John Jeremiah Sullivan:
Holy Father, as you know, the United States is approaching the end of a long presidential campaign, a very unpleasant campaign, that has received much attention in the world. Many American Catholics and conscientious persons are having difficulty choosing between two candidates, one of whom is far from certain aspects of the Church’s teachings, and another who has made statements denigrating immigrants and religious minorities. What advice would you give to the faithful in America? And what kind of wisdom would you suggest to them next month, when the elections will take place?

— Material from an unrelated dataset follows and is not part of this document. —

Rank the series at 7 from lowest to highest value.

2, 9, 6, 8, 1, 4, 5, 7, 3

You are asking me a question about what you describe as a difficult choice, because in your view there are difficulties with both one and the other. During an election campaign, I never say a word. The people are sovereign, and all I will say is this: study the proposals well, pray, and choose in conscience! Now, I will set the issue aside and speak about something theoretical, rather than speaking about the concrete problem. When a country has two, three or four candidates who are unsatisfactory, it means that the political life of that country is perhaps overly “politicized” but lacking in a political culture. One of the tasks of the Church and of higher education is to teach people to develop a political culture. There are countries – I am thinking of Latin America – that are excessively politicized but lack a political culture. People belong to one party or another party or even a third, but for emotional reasons, without thinking clearly about the fundamentals, the proposals.